In light of these vast sums, it’s no surprise that former collegiate performers like Cain Colter and Ed O’Bannon challenged their role (and incomes) as “student athletes.” Nor should it shock anyone that prominent anti-trust lawyer Jeffrey Kessler has instituted a class action lawsuit against the NCAA on the price-fixing of wages and incidental expenses by members’ athletic departments.
What is startling is that the system still exists despite only 20 of these NCAA member athletic programs actually turning a profit from football or basketball. Why? Call it behavioral economics or public choice theory, the reason is a few connected individuals and special interests have a lot of skin in these particular games. Under the current set-up schools like Rutgers which already redistributes $47 million from its general fund to its athletic department would likely have to stop subsidizing all its athletic programs from student fees and tuition. If college athletes in major sports became paid employees, Sanderson predicts the first people to be affected would be athletic administrators, coaches, and their assistants in those particular sports—they’d lose their jobs.
Solutions such as redistributing revenue or increasing athletes’ stipends for certain items are not feasible in Sanderson’s opinion. The current system succeeds because the marginalization and exploitation of athletes, primarily people of color in football and basketball, generates enough revenue to support athletes performing in non-revenue producing sports of college athletic departments, participants who are primarily white and middle-class. In Sanderson’s view, this is “a different kind of exploitation,” a “reverse [form of] Robin Hood and we shouldn’t be happy about it.”

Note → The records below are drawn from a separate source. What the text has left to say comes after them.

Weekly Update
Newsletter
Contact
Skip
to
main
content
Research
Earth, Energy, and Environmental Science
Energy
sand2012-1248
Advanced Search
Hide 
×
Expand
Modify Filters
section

Whether one agrees with what moderator Doug Hartman termed a “hidden form of affirmative action for white kids,” such a structure probably will not survive scrutiny in judicial court or in the court of public opinion. Efforts like those of Kessler and others foreshadow the doom of collegiate athletics as it exists today. In order for collegiate athletics to be truly equitable for its participants, Sanderson wants those people with the most skin in the games, namely college administrators and coaches, “to be more honest about what’s going on.”